== Recorded information ==
============================================================
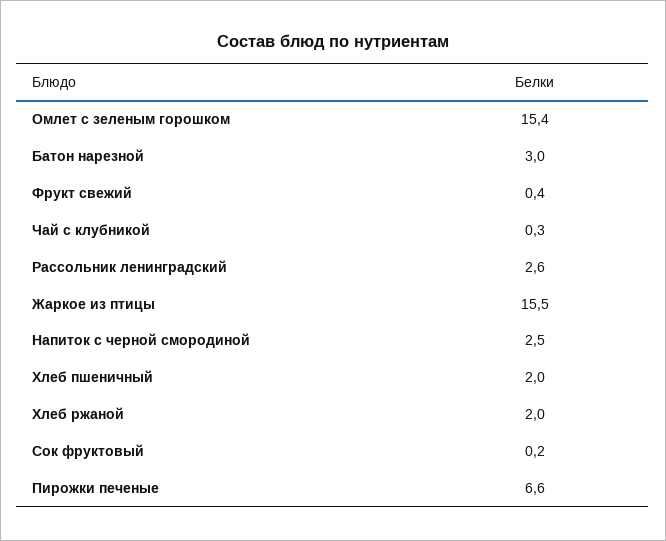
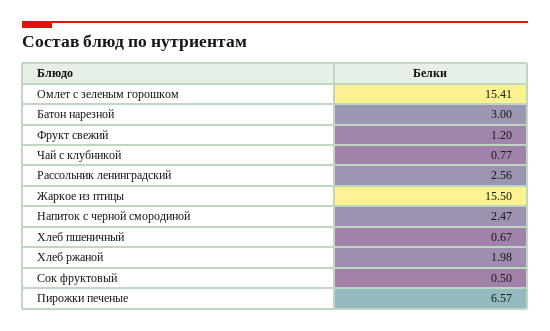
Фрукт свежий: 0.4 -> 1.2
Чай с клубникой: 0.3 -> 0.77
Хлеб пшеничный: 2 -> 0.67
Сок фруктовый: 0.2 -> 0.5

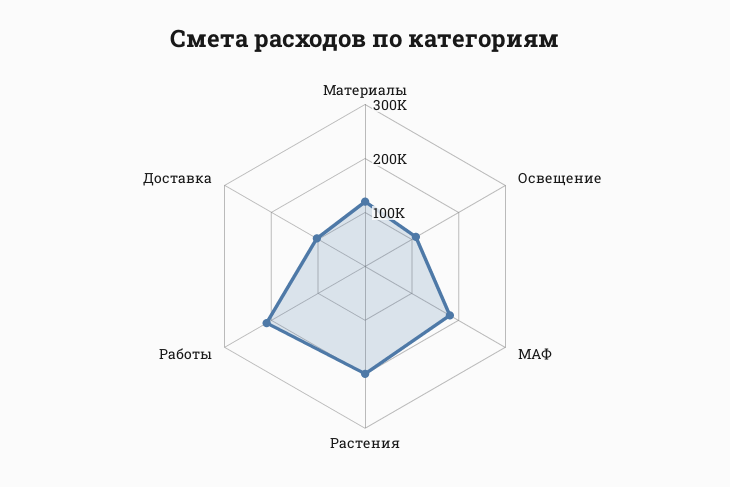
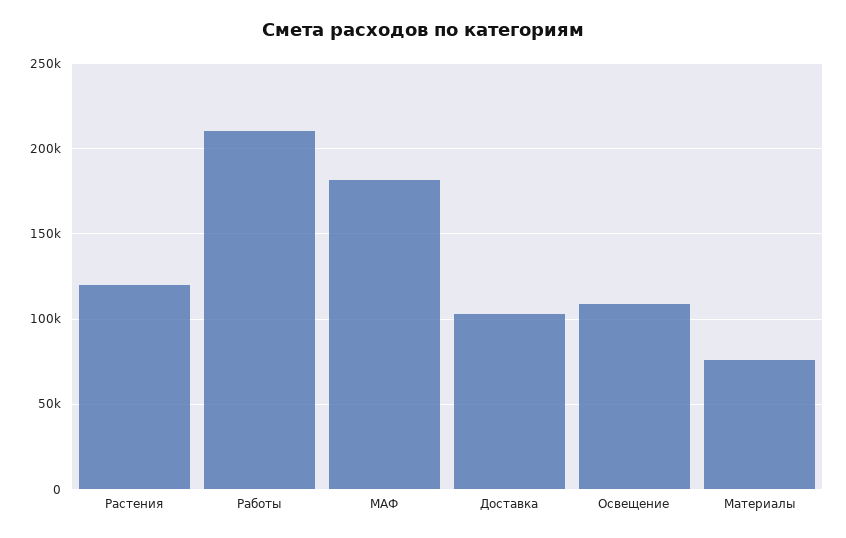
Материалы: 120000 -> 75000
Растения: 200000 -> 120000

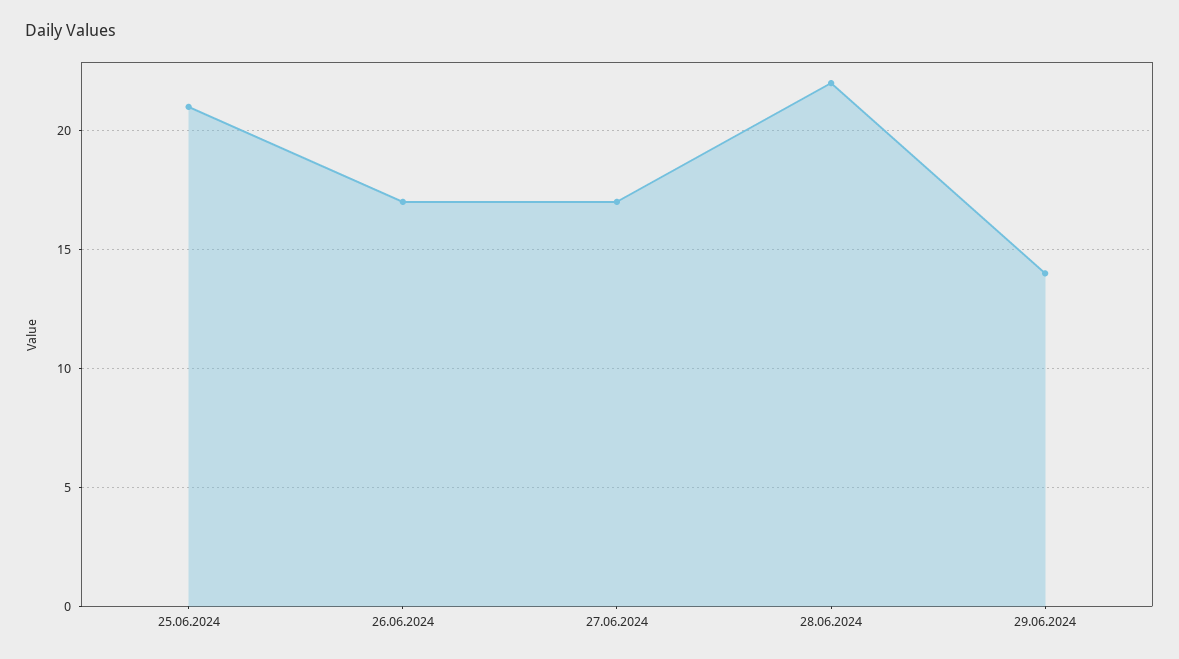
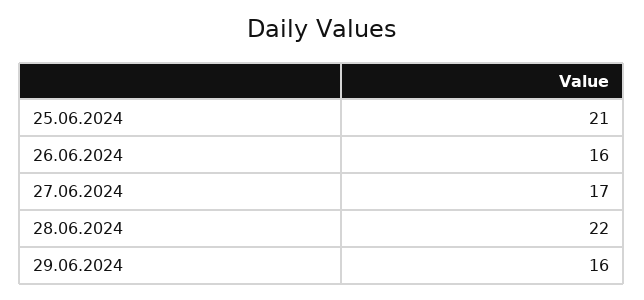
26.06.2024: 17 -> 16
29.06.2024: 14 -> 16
============================================================
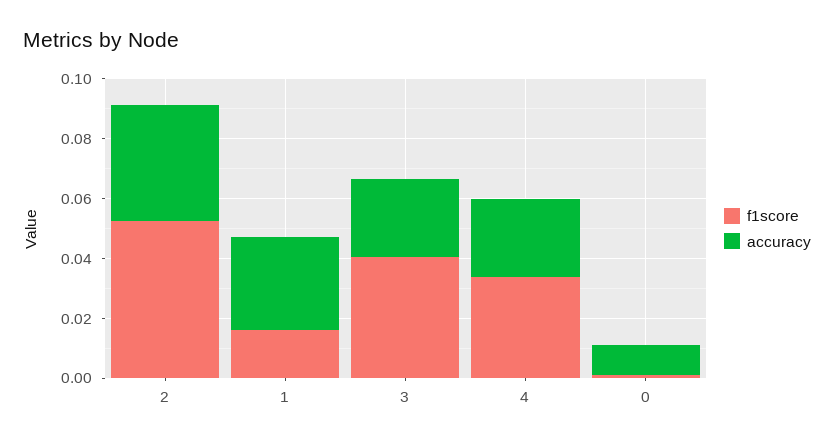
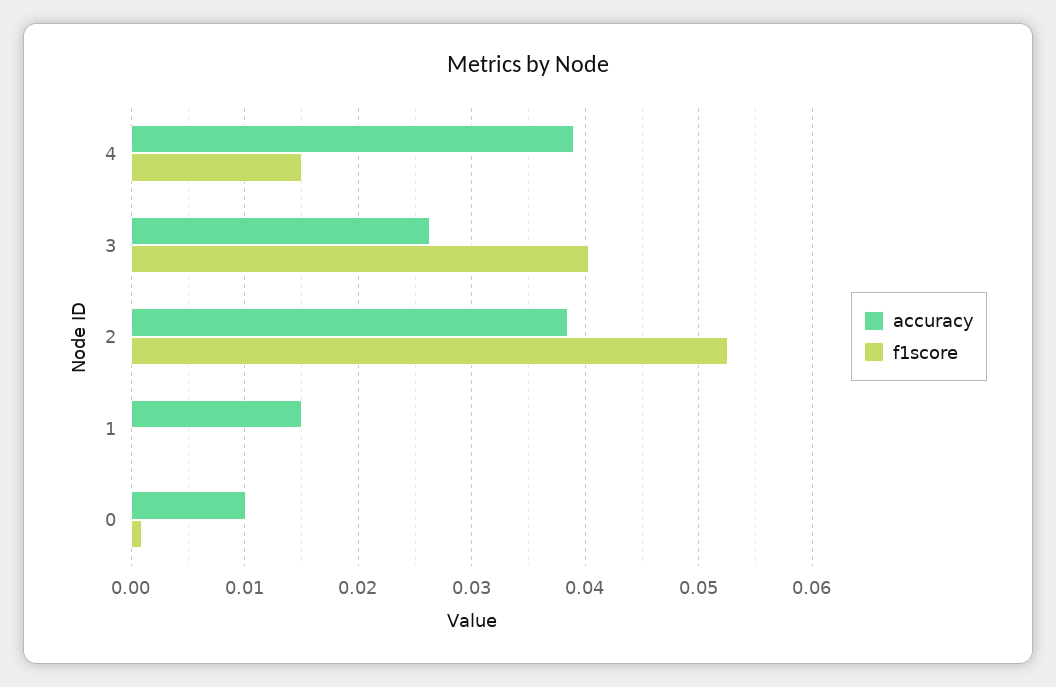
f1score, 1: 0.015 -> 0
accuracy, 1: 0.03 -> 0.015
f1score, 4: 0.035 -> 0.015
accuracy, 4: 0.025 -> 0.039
============================================================
== Description of the task ==
Write out each line above that contains the word "accuracy".

== Completed task ==
accuracy, 1: 0.03 -> 0.015
accuracy, 4: 0.025 -> 0.039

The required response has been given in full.